### Work order:
Revise the hybrid cloud architecture text starting at "In this blog" and ending at "proven to work.", putting "secure link" in place of "VPN tunnel".
──────── Text passage ────────
Reference Architecture: Building your Hybrid Cloud with vCAC, vCHS and NSX

Introduction:

In this blog post, I will try to provide a practical approach to building your first hybrid cloud using various VMware solutions and services. In a nutshell, we will use vSphere for the private/on-prem cloud while we will be leveraging the vCloud Hybrid Service (vCHS) for the public/off-prem cloud. We will then bridge both clouds with a VPN tunnel using NSX (or vCNS, whichever applicable to you). Last but definitely not least, we will stand a vCloud Automation Center (vCAC) as an abstracted layer above these two clouds for automation and policy-based provisioning of workloads in a true hybrid cloud model.

This is not going to be a detailed how-to guide, but rather an architecture discussion with some good practices that I have seen from my real-world experience in the field. The important thing to note also is that everything you will read in this post has been tested and proven to work.

The Architecture:


 

As you see in the architecture diagram above, we have four main areas to look at. Starting from the bottom-up, we have NSX for vSphere running a site-to-site VPN tunnel with an Edge Gateway on vCHS. This is to bridge the communication between the two clouds. I will explain why in just a bit. Next, we have on the left the traditional vSphere infrastructure where NSX is connected to. On the right side we have our Virtual Private Cloud (VPC) on vCHS. The latter could be also a Dedicate Cloud on vCHS depending on your business requirements. Lastly, and at the top of the architecture, you can find vCAC as a one single entry to this hybrid cloud with policy based configurations mapped to your business groups. Now let’s examine all that in details.

The Business Driver:

Before we take a technical deep dive into all these components, let us stop first for a moment to understand the business driver behind this architecture. It is important to note here that I did not base this solution on a fictitious scenario. This is a real-word requirement from one of my large customers in the financial sector. Their main challenge is that they cannot predict the timing and the size of new projects that require from IT to provide compute resources for. Another challenge is that these requirements are very dynamic in nature that their Operations team cannot handle using the traditional VM provisioning on vSphere. These projects run through three main phases: Test/Dev, UAT and Production. The second and third phases could be handled internally since the Ops team will have the time and exact requirements to plan for. It is the first phase that is unpredictable and require the greatest amount of agility to respond to. These Test/Dev VMs are not an isolated type of workloads that can be just spun up on any public cloud. The customer needs to have a communication back and forth to internal infrastructure services (like AD, DNS, DB, Antivirus ..etc) or even corp apps/databases that cannot be hosted off-prem. Lastly, The templates used to spin up these workloads in phase one must be based on internally maintained corp images not those that are available on the public cloud.
──────── Data listing ────────
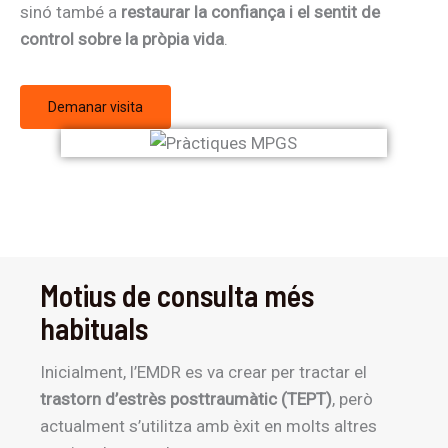
sinó també a
restaurar la confiança i el sentit de
control sobre la pròpia vida
.
Demanar visita
Motius de consulta més
habituals
Inicialment, l’EMDR es va crear per tractar el
trastorn d’estrès posttraumàtic (TEPT)
, però
actualment s’utilitza amb èxit en molts altres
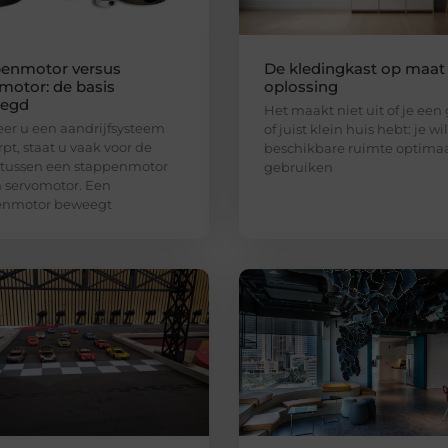
enmotor versus
De kledingkast op maat 
motor: de basis
oplossing
legd
Het maakt niet uit of je een
r u een aandrijfsysteem
of juist klein huis hebt: je wi
pt, staat u vaak voor de
beschikbare ruimte optima
 tussen een stappenmotor
gebruiken
 servomotor. Een
enmotor beweegt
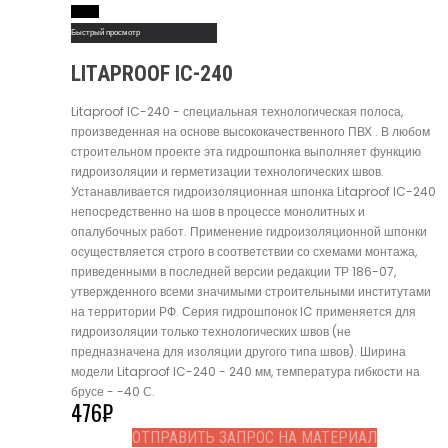
Read More
Быстрый просмотр
LITAPROOF IC-240
Litaproof IC-240 - специальная технологическая полоса,
произведенная на основе высококачественного ПВХ . В любом
строительном проекте эта гидрошпонка выполняет функцию
гидроизоляции и герметизации технологических швов.
Устанавливается гидроизоляционная шпонка Litaproof IC-240
непосредственно на шов в процессе монолитных и
опалубочных работ. Применение гидроизоляционной шпонки
осуществляется строго в соответствии со схемами монтажа,
приведенными в последней версии редакции ТР 186-07,
утвержденного всеми значимыми строительными институтами
на территории РФ. Серия гидрошпонок IC применяется для
гидроизоляции только технологических швов (не
предназначена для изоляции другого типа швов). Ширина
модели Litaproof IC-240 - 240 мм, температура гибкости на
брусе - -40 С.
476
₽
ОТПРАВИТЬ ЗАПРОС НА МАТЕРИАЛ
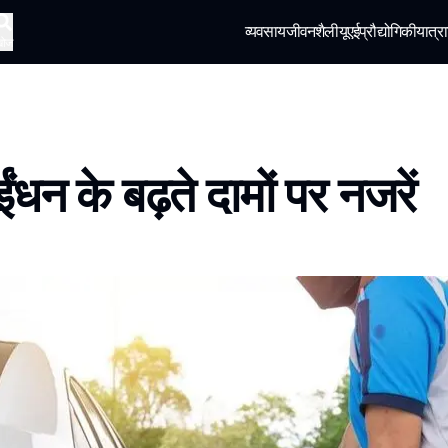
व्यवसाय
जीवनशैली
यूएई
प्रौद्योगिकी
यात्रा
खोज
 ईंधन के बढ़ते दामों पर नजरें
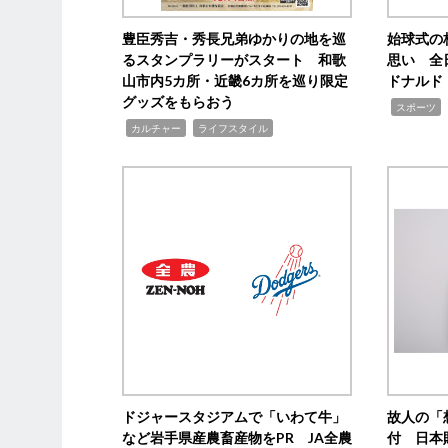
豊臣秀吉・秀長兄弟ゆかりの地を巡
始球式の
るスタンプラリーがスタート 和歌
思い 全
山市内5カ所・近畿6カ所を巡り限定
ドナルド
グッズをもらおう
,
スポーツ
,
,
カルチャー
ライフスタイル
ドジャースタジアムで「いわて牛」
故人の「
など岩手県産農畜産物をPR JA全農
付 日本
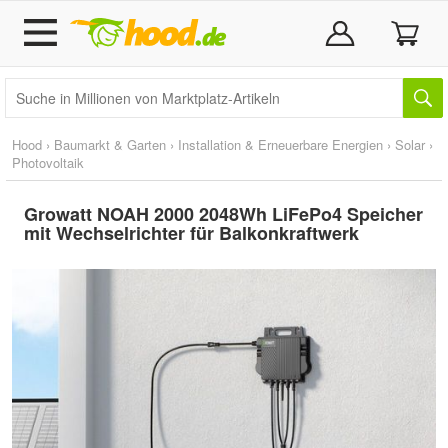
Hood
›
Baumarkt & Garten
›
Installation & Erneuerbare Energien
›
Solar
›
Photovoltaik
Growatt NOAH 2000 2048Wh LiFePo4 Speicher
mit Wechselrichter für Balkonkraftwerk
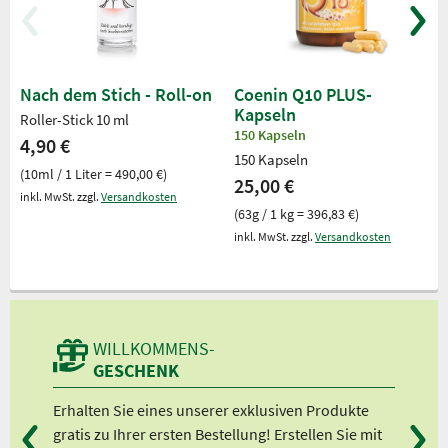
Nach dem Stich - Roll-on
Coenin Q10 PLUS-
Kapseln
Roller-Stick 10 ml
150 Kapseln
4,90 €
150 Kapseln
(10ml / 1 Liter = 490,00 €)
25,00 €
inkl. MwSt. zzgl.
Versandkosten
(63g / 1 kg = 396,83 €)
inkl. MwSt. zzgl.
Versandkosten
WILLKOMMENS-
GESCHENK
Erhalten Sie eines unserer exklusiven Produkte
Bei
gratis zu Ihrer ersten Bestellung! Erstellen Sie mit
Ab 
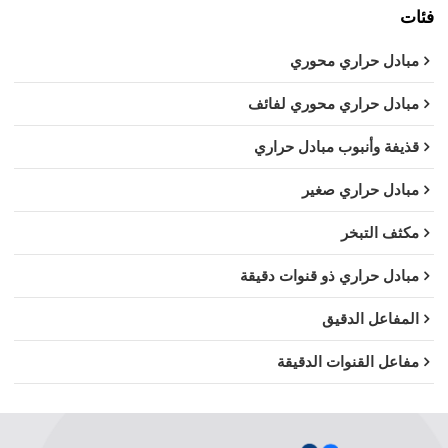
فئات
مبادل حراري محوري
مبادل حراري محوري لفائف
قذيفة وأنبوب مبادل حراري
مبادل حراري صغير
مكثف التبخر
مبادل حراري ذو قنوات دقيقة
المفاعل الدقيق
مفاعل القنوات الدقيقة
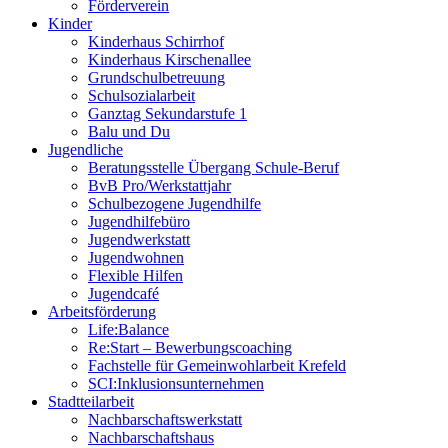
Förderverein
Kinder
Kinderhaus Schirrhof
Kinderhaus Kirschenallee
Grundschulbetreuung
Schulsozialarbeit
Ganztag Sekundarstufe 1
Balu und Du
Jugendliche
Beratungsstelle Übergang Schule-Beruf
BvB Pro/Werkstattjahr
Schulbezogene Jugendhilfe
Jugendhilfebüro
Jugendwerkstatt
Jugendwohnen
Flexible Hilfen
Jugendcafé
Arbeitsförderung
Life:Balance
Re:Start – Bewerbungscoaching
Fachstelle für Gemeinwohlarbeit Krefeld
SCI:Inklusionsunternehmen
Stadtteilarbeit
Nachbarschaftswerkstatt
Nachbarschaftshaus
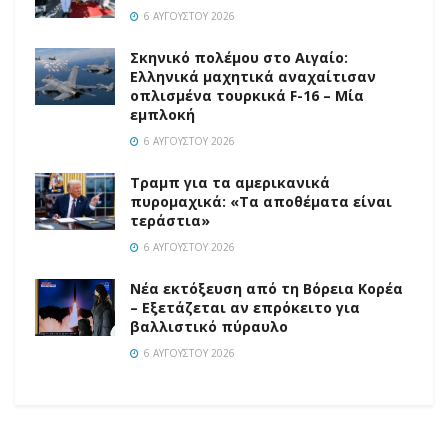
6 ΑΥΓΟΎΣΤΟΥ 2026
Σκηνικό πολέμου στο Αιγαίο:
Ελληνικά μαχητικά αναχαίτισαν
οπλισμένα τουρκικά F-16 – Μία
εμπλοκή
6 ΑΥΓΟΎΣΤΟΥ 2026
Τραμπ για τα αμερικανικά
πυρομαχικά: «Τα αποθέματα είναι
τεράστια»
6 ΑΥΓΟΎΣΤΟΥ 2026
Νέα εκτόξευση από τη Βόρεια Κορέα
– Εξετάζεται αν επρόκειτο για
βαλλιστικό πύραυλο
6 ΑΥΓΟΎΣΤΟΥ 2026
────────
### Exercise result:
In this blog post, I will try to provide a practical approach to building your first hybrid cloud using various VMware solutions and services. In a nutshell, we will use vSphere for the private/on-prem cloud while we will be leveraging the vCloud Hybrid Service (vCHS) for the public/off-prem cloud. We will then bridge both clouds with a secure link using NSX (or vCNS, whichever applicable to you). Last but definitely not least, we will stand a vCloud Automation Center (vCAC) as an abstracted layer above these two clouds for automation and policy-based provisioning of workloads in a true hybrid cloud model.

This is not going to be a detailed how-to guide, but rather an architecture discussion with some good practices that I have seen from my real-world experience in the field. The important thing to note also is that everything you will read in this post has been tested and proven to work.